A minimalist PyTorch implementation of a deep learning model designed to restore color to grayscale images. By utilizing a U-Net style encoder-decoder architecture, this project learns to map single-channel intensity values back to the full RGB spectrum using the CIFAR-10 dataset.
The model leverages a deep convolutional structure to understand both low-level textures and high-level semantics:
-
The Encoder: A series of Conv2d layers with BatchNorm2d and ReLU activations that compress the input, doubling feature depth at each stage (64 β 128 β 256 β 512).
-
The Decoder: Uses Upsample (bilinear mode) and convolutional layers to reconstruct the spatial resolution while reducing feature depth back to the 3-channel RGB output.
-
Final Layer: Employs a Sigmoid activation function to ensure all output pixel values are normalized between 0 and 1.
Framework: PyTorch
-
Dataset: CIFAR-10 (sampled to 10,000 images for efficient training)
-
Preprocessing: Images are resized to 32x32 and converted into grayscale/color pairs.
-
Loss Function: L1Loss (Mean Absolute Error) to promote sharper reconstructions.
-
Optimizer: Adam with a learning rate of 0.0005.
-
Hardware: Optimized for CUDA execution.
-
Training The training loop runs for 100 epochs, optimizing the model to minimize the difference between the predicted colorization and the ground truth.

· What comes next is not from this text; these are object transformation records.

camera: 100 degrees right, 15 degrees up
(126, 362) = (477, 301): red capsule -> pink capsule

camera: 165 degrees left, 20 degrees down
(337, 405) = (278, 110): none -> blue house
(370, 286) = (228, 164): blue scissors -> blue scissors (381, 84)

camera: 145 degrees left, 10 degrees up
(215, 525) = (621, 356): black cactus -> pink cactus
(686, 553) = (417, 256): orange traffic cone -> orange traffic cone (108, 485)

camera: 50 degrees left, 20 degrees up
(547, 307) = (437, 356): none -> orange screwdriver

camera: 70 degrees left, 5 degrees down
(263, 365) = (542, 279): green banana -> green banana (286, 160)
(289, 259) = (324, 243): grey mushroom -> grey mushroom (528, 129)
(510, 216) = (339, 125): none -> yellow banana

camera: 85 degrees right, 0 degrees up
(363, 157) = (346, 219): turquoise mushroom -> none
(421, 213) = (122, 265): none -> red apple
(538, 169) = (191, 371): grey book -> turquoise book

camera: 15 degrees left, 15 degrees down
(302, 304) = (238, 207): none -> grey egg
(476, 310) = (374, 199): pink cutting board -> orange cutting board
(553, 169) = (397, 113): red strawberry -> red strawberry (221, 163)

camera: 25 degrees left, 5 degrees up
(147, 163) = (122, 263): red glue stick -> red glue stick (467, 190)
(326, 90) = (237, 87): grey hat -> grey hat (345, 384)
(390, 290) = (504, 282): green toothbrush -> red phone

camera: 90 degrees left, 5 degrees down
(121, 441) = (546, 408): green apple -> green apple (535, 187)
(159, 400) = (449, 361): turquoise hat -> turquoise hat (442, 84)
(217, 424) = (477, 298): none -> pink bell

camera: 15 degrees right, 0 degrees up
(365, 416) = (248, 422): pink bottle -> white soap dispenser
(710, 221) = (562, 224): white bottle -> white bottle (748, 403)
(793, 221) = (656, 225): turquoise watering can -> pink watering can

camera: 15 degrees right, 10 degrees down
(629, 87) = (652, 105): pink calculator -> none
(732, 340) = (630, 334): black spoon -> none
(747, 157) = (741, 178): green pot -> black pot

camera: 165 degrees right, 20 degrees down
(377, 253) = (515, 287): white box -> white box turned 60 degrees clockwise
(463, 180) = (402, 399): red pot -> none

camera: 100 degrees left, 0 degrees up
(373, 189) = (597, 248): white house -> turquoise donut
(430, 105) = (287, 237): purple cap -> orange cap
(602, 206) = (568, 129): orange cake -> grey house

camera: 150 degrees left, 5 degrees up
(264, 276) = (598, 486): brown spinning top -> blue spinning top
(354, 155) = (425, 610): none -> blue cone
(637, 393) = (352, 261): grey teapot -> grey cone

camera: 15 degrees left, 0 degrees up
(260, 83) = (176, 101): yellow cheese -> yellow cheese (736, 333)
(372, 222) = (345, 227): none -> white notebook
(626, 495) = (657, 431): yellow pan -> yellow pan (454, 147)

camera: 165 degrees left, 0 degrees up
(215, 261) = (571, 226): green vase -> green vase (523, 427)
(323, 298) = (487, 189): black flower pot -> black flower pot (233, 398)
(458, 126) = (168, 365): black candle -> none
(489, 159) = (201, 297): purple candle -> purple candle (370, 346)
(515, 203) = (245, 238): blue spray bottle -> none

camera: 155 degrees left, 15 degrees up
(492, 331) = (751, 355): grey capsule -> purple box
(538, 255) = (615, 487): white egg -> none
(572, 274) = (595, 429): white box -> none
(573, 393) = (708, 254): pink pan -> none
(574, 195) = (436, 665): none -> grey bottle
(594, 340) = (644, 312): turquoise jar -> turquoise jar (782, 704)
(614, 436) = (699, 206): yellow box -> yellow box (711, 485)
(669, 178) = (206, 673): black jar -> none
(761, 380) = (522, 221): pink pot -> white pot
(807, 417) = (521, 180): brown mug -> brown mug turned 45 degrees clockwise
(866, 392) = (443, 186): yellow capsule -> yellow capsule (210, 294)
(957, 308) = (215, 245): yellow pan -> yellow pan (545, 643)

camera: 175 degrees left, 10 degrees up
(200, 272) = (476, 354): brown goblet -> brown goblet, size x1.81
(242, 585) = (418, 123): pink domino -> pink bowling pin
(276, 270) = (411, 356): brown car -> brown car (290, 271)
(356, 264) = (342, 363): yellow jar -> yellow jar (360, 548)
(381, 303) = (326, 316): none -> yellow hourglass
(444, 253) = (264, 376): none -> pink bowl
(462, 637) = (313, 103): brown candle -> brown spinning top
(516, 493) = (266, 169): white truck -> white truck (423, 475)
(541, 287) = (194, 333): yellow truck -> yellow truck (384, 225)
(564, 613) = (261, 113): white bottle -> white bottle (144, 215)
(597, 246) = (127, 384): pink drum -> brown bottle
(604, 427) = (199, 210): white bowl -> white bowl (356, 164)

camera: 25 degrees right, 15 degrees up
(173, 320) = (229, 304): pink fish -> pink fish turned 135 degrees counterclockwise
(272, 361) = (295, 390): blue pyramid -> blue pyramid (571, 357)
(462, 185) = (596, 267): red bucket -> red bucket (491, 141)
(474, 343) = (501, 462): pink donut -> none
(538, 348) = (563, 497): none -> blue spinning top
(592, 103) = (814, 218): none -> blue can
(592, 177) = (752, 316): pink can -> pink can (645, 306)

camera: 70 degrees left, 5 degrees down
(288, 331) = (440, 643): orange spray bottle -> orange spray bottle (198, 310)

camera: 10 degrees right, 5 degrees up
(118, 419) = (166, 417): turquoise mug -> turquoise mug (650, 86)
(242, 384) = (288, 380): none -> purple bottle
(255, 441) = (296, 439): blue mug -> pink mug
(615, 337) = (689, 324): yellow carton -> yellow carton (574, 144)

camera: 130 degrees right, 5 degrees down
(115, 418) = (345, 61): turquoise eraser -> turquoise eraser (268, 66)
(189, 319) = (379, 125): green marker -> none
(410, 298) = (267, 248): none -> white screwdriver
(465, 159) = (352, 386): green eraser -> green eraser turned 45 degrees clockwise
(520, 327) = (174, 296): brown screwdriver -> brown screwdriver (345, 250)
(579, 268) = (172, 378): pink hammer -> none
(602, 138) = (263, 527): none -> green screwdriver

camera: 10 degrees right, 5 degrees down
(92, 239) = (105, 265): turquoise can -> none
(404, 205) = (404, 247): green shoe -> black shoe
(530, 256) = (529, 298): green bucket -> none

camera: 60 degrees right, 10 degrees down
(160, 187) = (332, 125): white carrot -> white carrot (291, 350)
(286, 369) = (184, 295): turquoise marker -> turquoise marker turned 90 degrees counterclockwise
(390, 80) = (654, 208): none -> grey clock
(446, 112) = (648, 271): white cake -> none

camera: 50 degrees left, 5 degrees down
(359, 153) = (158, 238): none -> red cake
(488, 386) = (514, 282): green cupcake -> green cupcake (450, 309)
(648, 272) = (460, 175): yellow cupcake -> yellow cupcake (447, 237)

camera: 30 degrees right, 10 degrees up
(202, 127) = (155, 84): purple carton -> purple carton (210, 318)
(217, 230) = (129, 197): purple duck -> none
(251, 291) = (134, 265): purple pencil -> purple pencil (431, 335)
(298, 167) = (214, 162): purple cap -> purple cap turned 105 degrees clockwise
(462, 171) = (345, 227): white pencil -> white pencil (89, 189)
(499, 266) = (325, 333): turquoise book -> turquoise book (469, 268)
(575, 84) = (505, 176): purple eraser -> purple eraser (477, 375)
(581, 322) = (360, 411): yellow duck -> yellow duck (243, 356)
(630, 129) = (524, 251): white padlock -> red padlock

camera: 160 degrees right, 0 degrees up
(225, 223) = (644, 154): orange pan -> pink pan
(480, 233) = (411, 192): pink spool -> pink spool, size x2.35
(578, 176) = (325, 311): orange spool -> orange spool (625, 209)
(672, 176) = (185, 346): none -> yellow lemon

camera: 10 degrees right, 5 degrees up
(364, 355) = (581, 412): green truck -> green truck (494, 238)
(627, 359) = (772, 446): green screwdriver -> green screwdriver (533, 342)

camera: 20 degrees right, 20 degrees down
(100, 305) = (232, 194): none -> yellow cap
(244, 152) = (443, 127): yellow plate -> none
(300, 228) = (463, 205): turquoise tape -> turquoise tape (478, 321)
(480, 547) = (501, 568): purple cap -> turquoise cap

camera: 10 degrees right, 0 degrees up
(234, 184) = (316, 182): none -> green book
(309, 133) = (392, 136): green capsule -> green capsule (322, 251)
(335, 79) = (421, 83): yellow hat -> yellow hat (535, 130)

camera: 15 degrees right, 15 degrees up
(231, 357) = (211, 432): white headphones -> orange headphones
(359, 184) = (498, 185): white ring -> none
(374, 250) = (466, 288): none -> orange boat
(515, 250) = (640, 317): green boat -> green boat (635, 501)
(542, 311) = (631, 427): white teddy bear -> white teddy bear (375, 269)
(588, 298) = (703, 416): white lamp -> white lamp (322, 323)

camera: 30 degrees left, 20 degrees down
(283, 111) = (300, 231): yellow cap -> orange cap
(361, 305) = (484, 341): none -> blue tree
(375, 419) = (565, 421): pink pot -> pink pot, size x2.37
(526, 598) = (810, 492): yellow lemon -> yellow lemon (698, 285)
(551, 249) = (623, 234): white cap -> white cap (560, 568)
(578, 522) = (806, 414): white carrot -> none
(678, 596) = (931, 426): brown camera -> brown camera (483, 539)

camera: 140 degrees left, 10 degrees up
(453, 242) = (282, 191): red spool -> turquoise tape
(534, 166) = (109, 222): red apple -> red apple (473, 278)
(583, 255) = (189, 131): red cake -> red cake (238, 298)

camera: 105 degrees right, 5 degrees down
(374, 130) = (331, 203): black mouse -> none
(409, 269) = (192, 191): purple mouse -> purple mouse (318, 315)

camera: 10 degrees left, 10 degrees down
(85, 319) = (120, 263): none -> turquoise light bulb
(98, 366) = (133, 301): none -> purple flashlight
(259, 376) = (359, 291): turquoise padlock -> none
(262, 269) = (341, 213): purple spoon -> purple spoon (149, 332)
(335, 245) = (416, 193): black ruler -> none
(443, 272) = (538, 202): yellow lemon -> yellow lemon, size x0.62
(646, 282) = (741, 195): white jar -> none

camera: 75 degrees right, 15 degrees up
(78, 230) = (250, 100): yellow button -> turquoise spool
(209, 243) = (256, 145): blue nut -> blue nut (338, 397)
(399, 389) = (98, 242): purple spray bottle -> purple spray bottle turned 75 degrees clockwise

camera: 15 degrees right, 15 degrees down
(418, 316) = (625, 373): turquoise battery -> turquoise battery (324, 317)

The model is automatically saved after training torch.save(model.state_dict(), "unet_colorization.pth") -
Inference & Visualization The script includes a testing suite that utilizes matplotlib to display a side-by-side comparison of:
-
Grayscale Input: The single-channel source image.
-
Predicted Colorization: The model's interpretation of the scene.
-
Ground Truth: The original color image for accuracy reference.
The model outputs a grid of 8 sample images after training to demonstrate its ability to generalize colors across various CIFAR-10 categories like automobiles, animals, and aircraft.